Saturday, July 08, 2023

Parijs van Java; darah, keringat dan airmata


 

Parijs van Java; darah, keringat dan airmata

Pengarang: Remy Silado

Kepustakaan Populer Gramedia,  Jakarta 2003

597 halaman,  ISBN 979-9023-89-0

Novel ini ditulis dengan setting Bandung di awal tahun 1920an. Alkisah, novel ini bercerita tentang seorang gadis cantik bernama Gertruida van Veen atau biasa dipanggil Gerry yang pintar bermain piano.  Gerry lahir di New York, namun menjelang remaja keluarganya pindah kembali ke tanah airnya di negeri Belanda. Ayahnya yakni Mark van Veen adalah seorang dosen filologi Semit di fakultas Theologi di Utrecht. (Wikipedia: filologi adalah sebuah ilmu pengetahuan yang mengkaji tentang sejarah, pranata, dan kehidupan suatu bangsa yang terdapat dalam naskah-naskah lama). Selain menjadi dosen, Mark juga menjadi pastor Anabaptis. Mark mendidik  Gerry dengan cara yang kolot dan over protective, seperti dilarang ke theatre, nonton bioskop dan lain-lain. Berbeda dengan ayahnya, Ibu Gerry yang bernama Jennifer Schmidt, merupakan mantan artis yang yang berperangai lemah lembut dan ngemong terhadap Gerry.

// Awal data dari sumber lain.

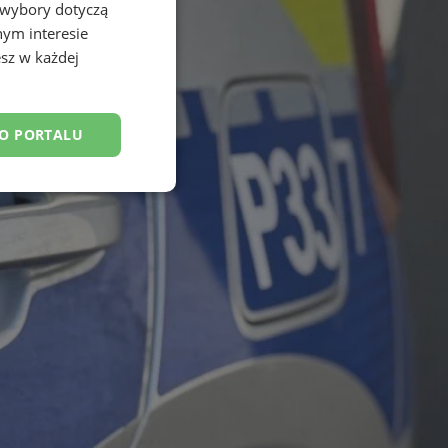
 wybory dotyczą
nym interesie
sz w każdej
DO PORTALU
esklasyfikowane
ane
owanie użytkownika i
j.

Di usia 16 tahun, Gerry berkenalan dengan Rob Verschoor, seorang pelukis jalanan yang berbakat. Rob berniat menjadikan Gerry yang cantik sebagai model lukisannya. Perkenalan tersebut berlanjut menjadi kisah asmara. Gerry berusaha memperkenalkan Rob pada ayahnya namun Mark malah mengusir Rob. Gerry yang sakit hati dengan perlakuan ayahnya terhadap Rob, kemudian malah nekat dan pacaran lewat jalan belakang. Akhirnya Gerry hamil di usia muda. Kehamilan Gerry membuat ayahnya berang dan mengusirnya. Pada saat itu Gerry baru tahu bahwa sesungguhnya ayahnya bukan Mark van Veen tetapi Matthew van Veen. Matthew yang berprofesi actor dan berpacaran dengan Jennifer. Namun Matthew meninggal dalam kecelakaan dan meninggalkan Jennifer dalam kondisi hamil tanpa nikah. Untuk menutup aib tersebut, Mark kemudian menikahi Jennifer.

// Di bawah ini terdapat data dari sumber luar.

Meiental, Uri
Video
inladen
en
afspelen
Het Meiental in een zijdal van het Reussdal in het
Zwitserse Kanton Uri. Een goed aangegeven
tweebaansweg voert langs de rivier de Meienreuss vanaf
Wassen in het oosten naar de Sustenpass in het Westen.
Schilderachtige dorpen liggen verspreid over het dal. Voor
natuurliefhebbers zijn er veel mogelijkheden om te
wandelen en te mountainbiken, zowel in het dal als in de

Gerry yang sedang hamil muda dan diusir oleh ayahnya kemudian menerima ajakan Rob untuk merantau ke Hindia Belanda.  Rob sendiri tertarik untuk merantau ke Hindia Belanda karena tawaran dari Rumondt, seorang Belanda yang pernah tinggal di Hindia Belanda. Rumondt bercerita bahwa dia bisa mengenalkan Rob dengan orang-orang Belanda yang tinggal di Hindia Belanda dan para bangsawan Jawa yang kaya raya dan menyukai karya seni lukisan. Rumondt bercerita bahwa Rob pasti nanti akan kebanjiran pesanan lukisan. Selain termotivasi oleh cerita Rumondt, Rob juga termotivasi karena kakaknya juga menjadi suster di Hindia Belanda tepatnya di kota Lembang Jawa Barat. Rob dan Gerry bersama Rumondt akhirnya berlayar bersama ke Hindia Belanda. Selama perjalanan ini, Gerry merasa tidak nyaman dan curiga karena Rumondt sering menatap dan memperlakukannya dengan cara yang kurang sopan.

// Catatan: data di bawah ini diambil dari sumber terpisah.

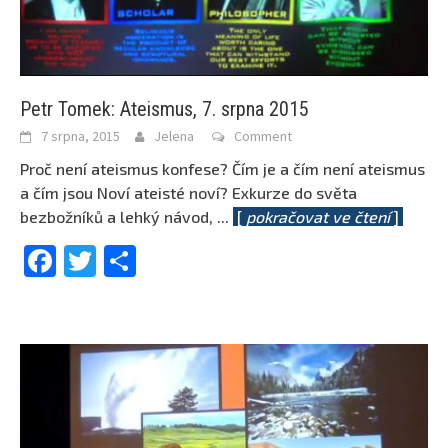
Petr Tomek: Ateismus, 7. srpna 2015
7 srpna, 2015
Jelena
Comment
Proč není ateismus konfese? Čím je a čím není ateismus
a čím jsou Noví ateisté noví? Exkurze do světa
bezbožníků a lehký návod,
...
[
pokračovat ve čtení
]
Facebook
Twitter
Share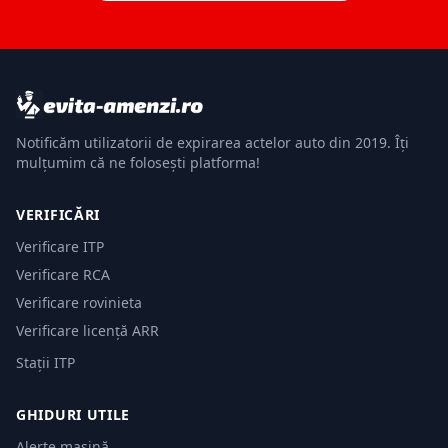
Notificăm utilizatorii de expirarea actelor auto din 2019. Îți
mulțumim că ne folosești platforma!
VERIFICĂRI
Verificare ITP
Verificare RCA
Verificare rovinieta
Verificare licență ARR
Stații ITP
GHIDURI UTILE
Alerte mașină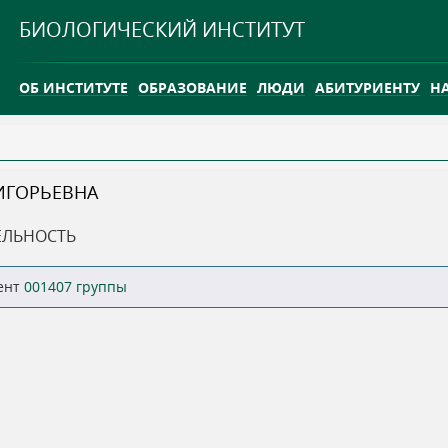
Jump to navigation
БИОЛОГИЧЕСКИЙ ИНСТИТУТ
ОБ ИНСТИТУТЕ
ОБРАЗОВАНИЕ
ЛЮДИ
АБИТУРИЕНТУ
Н
INTERNATIONAL
КАРЬЕРА
ИГОРЬЕВНА
ТГУ ОТКРЫЛ ИССЛЕДОВАТЕЛЬСКУЮ СТАНЦИЮ НА ВАСЮГ
ЕЛЬНОСТЬ
INTERNATIONAL
ент
001407 группы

Sesampai di Hindia Belanda, Rob dan Gerry diantar oleh Rumondt ke Jogjakarta. Di sana Rob diperkenalkan dengan Martosuwignyo, seorang bangsawan kaya raya, beristri banyak namun suka berbuat mesum. Rob diminta untuk membuat lukisan di rumah baru Martosuwignyo. Selama di Jogja, Rob dan Gerry kemudian tinggal di salah satu rumah Martsuwignyo dan bertetangga baik dengan keluarga Scholten.

Rumondt sendiri kemudian ke Bandung. Dia ternyata mengelola bordil elit berkedok cafe De Duif (Merpati) di Bandung yang menyediakan wanita-wanita penghibur high class asli Belanda. Martosuwignyo sendiri merupakan salah satu pelanggan tetap De Duif tersebut. Dalam menjalankan operasinya, Rumondt didukung oleh Van der Wijk seorang pengusaha perkebunan Belanda yang kaya raya di Bandung. Van der Wijk inilah sebenarnya otak dan pemilik de Duif.  Bersama pengusaha lain mereka membentuk kelompok elite Preanger Planters. Mereka menginisiasi konsep wisata Parijs van Java atau kota kembang yang menawarkan kemolekan wanita. Konsep Parijs van Java ini mendapatkan perlawanan dari kalangan mahasiswa pergerakan, kalangan rohaniawan dan partai politik. Perlawanan tersebut mencapai puncaknya dengan dibakarnya bordil de Duif oleh pengikut partai politik komunis.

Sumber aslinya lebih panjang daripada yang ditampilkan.